Elle nécessite une implication quotidienne des ménages et des acteurs économiques. Le message porté par la campagne est simple : trier les déchets à domicile, utiliser les dispositifs de collecte et éviter tout rejet dans les caniveaux.
« Je trie les déchets à la maison pour les recycler ou les valoriser » : cette formule traduit une volonté de faire émerger une nouvelle culture environnementale, où le déchet n’est plus considéré comme un simple objet à abandonner, mais comme une matière à gérer.
Vers une économie circulaire structurée
Cette mobilisation publique vient également renforcer une dynamique déjà portée par les entreprises de recyclage, les associations et les acteurs engagés dans l’économie verte.
Jusqu’ici, ces initiatives reposaient largement sur des acteurs privés et communautaires qui expérimentaient des solutions de collecte, de transformation et de valorisation des déchets.
L’intervention accrue de l’État ouvre une nouvelle étape : celle d’une organisation plus structurée de la filière, capable d’associer réglementation, sensibilisation et création de valeur.

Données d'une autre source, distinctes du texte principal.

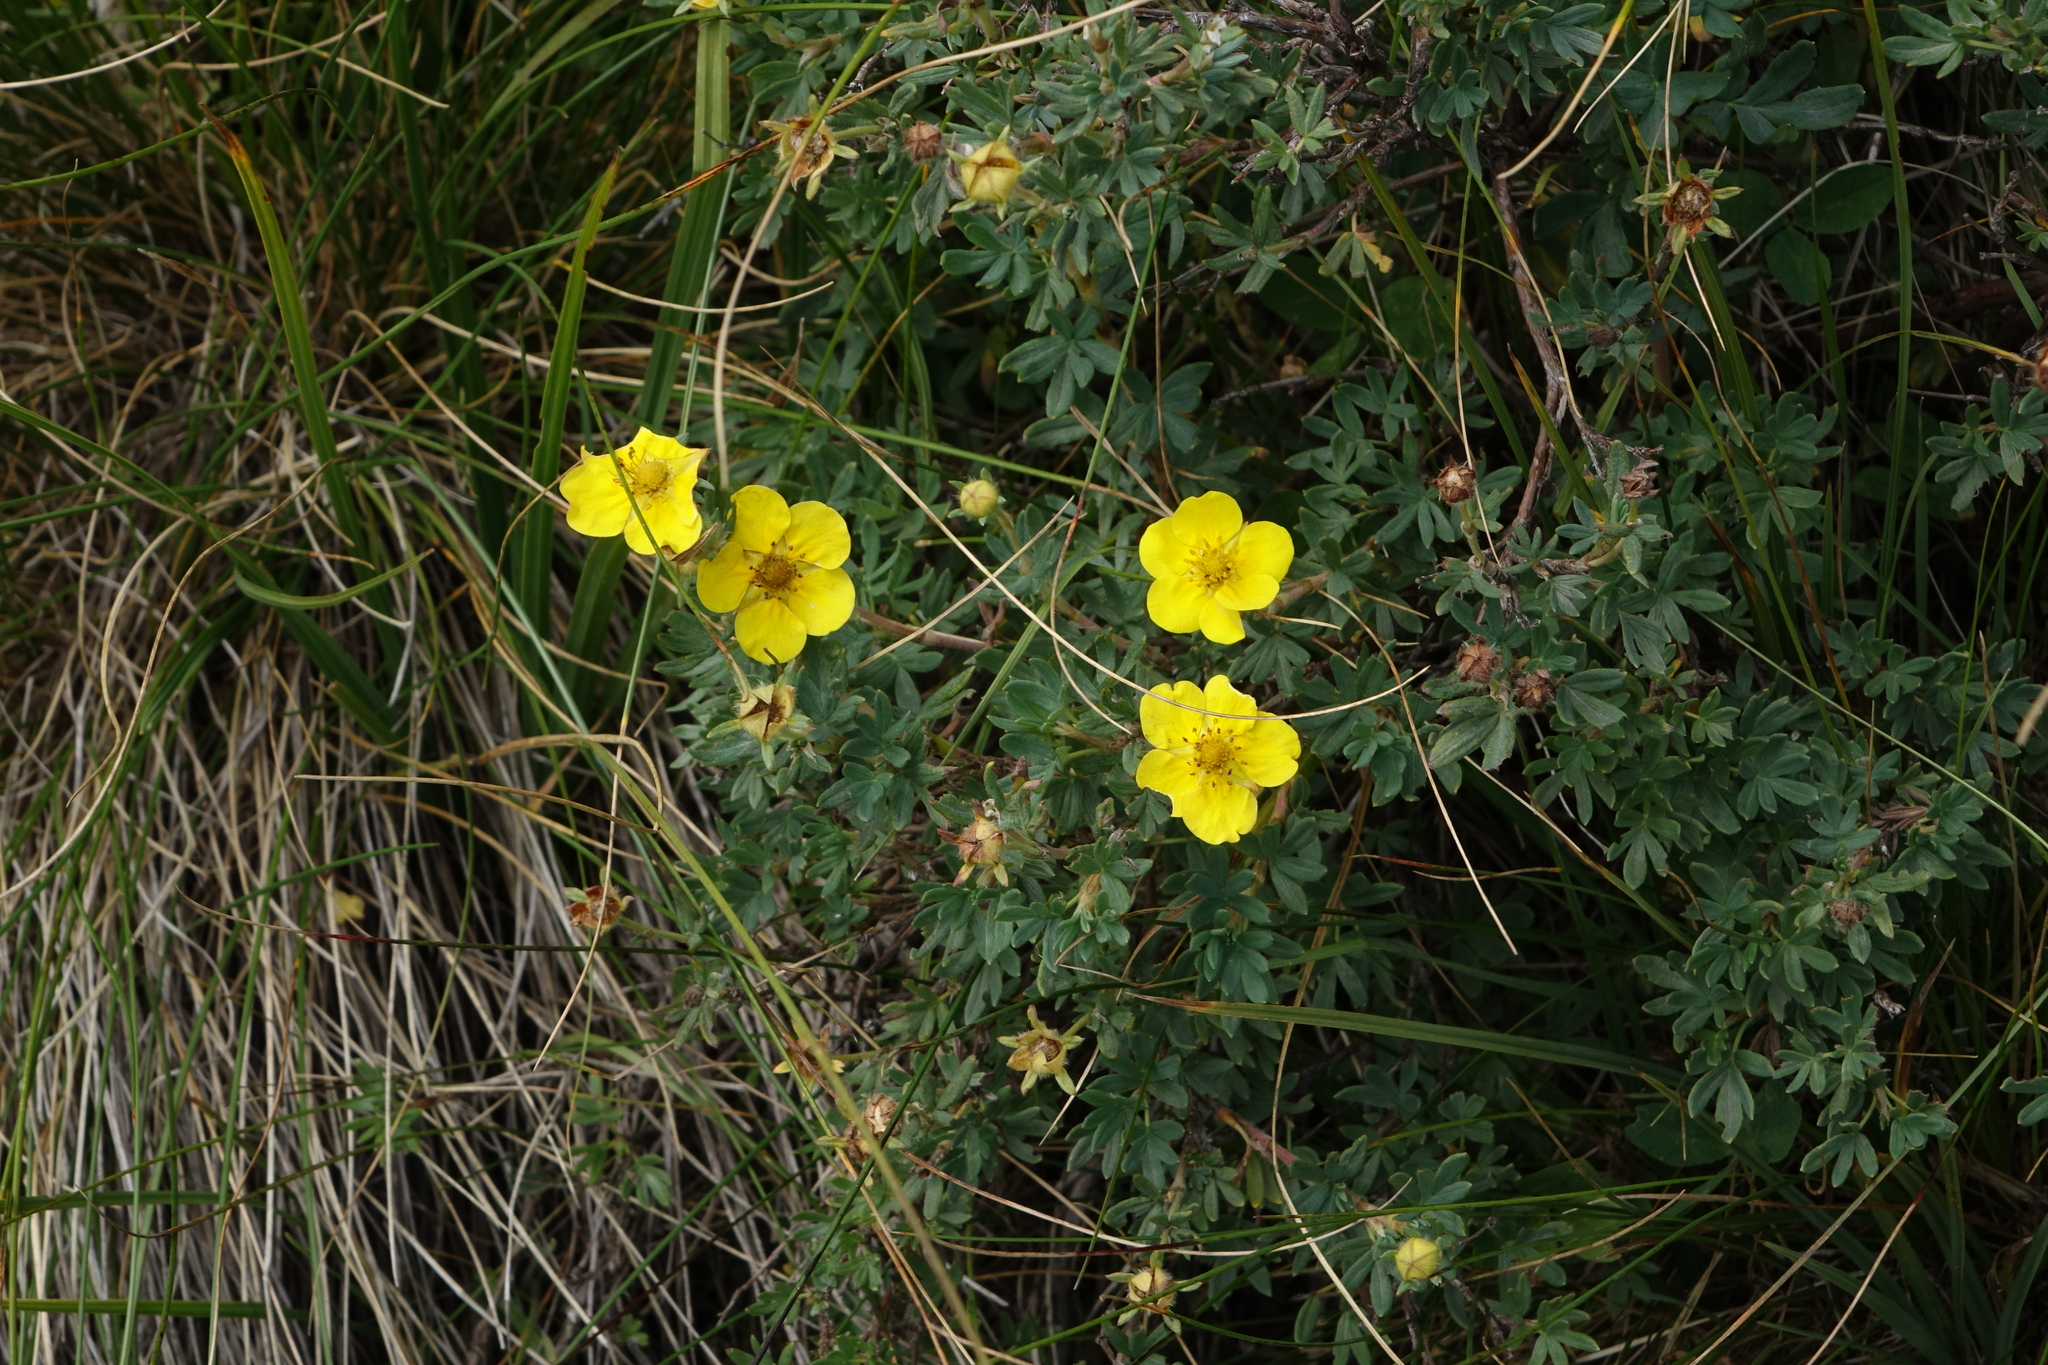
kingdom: Plantae
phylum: Tracheophyta
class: Magnoliopsida
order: Rosales
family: Rosaceae
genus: Dasiphora
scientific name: Dasiphora fruticosa
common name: Shrubby cinquefoil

À terme, la transformation des déchets en ressources pourrait contribuer au développement d’une économie circulaire génératrice d’activités et d’emplois, tout en réduisant la pression exercée sur l’environnement urbain.
Lomé face au défi de la résilience climatique
Dans un contexte marqué par la croissance urbaine et la multiplication des événements climatiques extrêmes, la protection de la capitale ne repose pas uniquement sur la construction d’infrastructures hydrauliques.
Elle dépend aussi de la capacité collective à préserver ces équipements et à modifier les pratiques qui les fragilisent.
En reliant désormais la question des déchets à celle des inondations, Lomé engage une réflexion plus large sur la ville durable. Le défi est de faire de chaque habitant un acteur de la résilience urbaine et d’inscrire durablement la gestion responsable des déchets dans les habitudes quotidiennes.